## WORK TO COMPLETE:
Exclude all pictures, then copy each of the records exactly as written.

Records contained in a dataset
=====
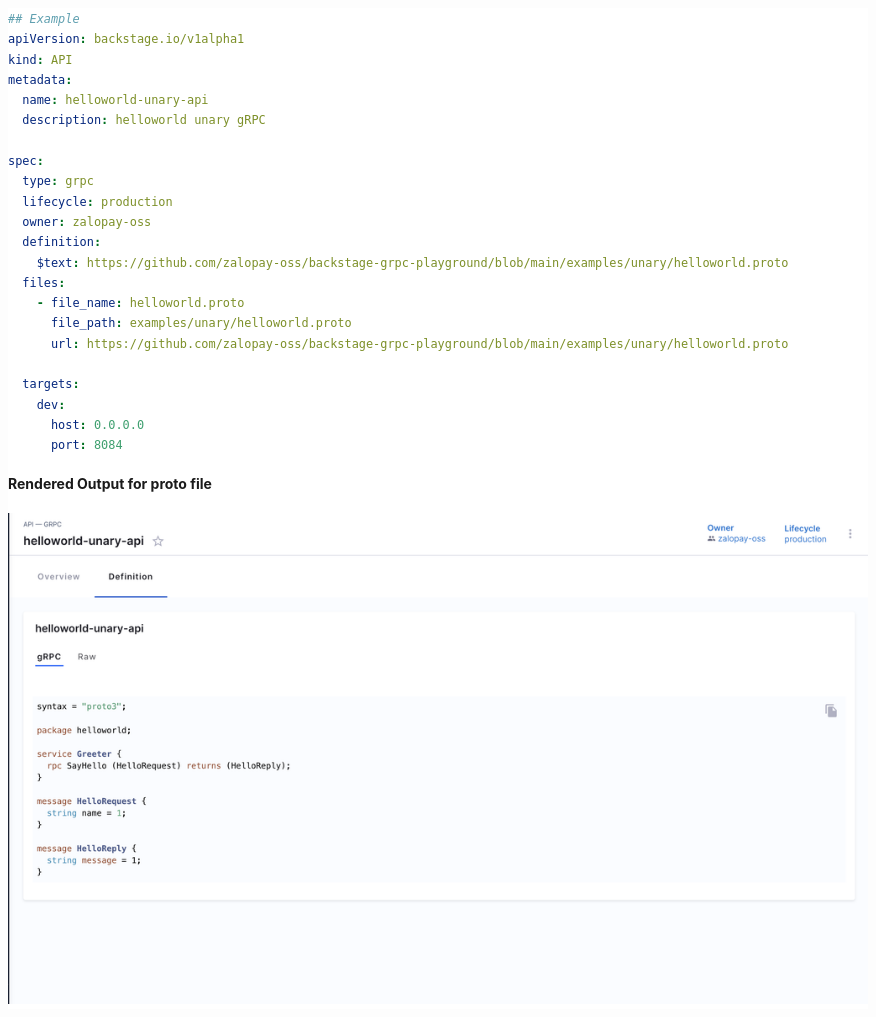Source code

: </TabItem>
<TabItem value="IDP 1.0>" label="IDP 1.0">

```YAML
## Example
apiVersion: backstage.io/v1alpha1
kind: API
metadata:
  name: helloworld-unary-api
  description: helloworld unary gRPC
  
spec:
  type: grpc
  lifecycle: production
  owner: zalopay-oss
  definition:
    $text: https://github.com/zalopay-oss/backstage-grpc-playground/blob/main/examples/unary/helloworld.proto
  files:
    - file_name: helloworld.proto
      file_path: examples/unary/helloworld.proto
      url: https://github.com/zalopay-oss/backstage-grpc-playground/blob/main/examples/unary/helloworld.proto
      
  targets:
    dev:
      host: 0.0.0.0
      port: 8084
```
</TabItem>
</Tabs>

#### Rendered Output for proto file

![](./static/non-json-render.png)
=====
## ANSWER TO THIS EXERCISE:
Source code

: </TabItem>
<TabItem value="IDP 1.0>" label="IDP 1.0">

```YAML
## Example
apiVersion: backstage.io/v1alpha1
kind: API
metadata:
  name: helloworld-unary-api
  description: helloworld unary gRPC
  
spec:
  type: grpc
  lifecycle: production
  owner: zalopay-oss
  definition:
    $text: https://github.com/zalopay-oss/backstage-grpc-playground/blob/main/examples/unary/helloworld.proto
  files:
    - file_name: helloworld.proto
      file_path: examples/unary/helloworld.proto
      url: https://github.com/zalopay-oss/backstage-grpc-playground/blob/main/examples/unary/helloworld.proto
      
  targets:
    dev:
      host: 0.0.0.0
      port: 8084
```
</TabItem>
</Tabs>

#### Rendered Output for proto file

![](./static/non-json-render.png)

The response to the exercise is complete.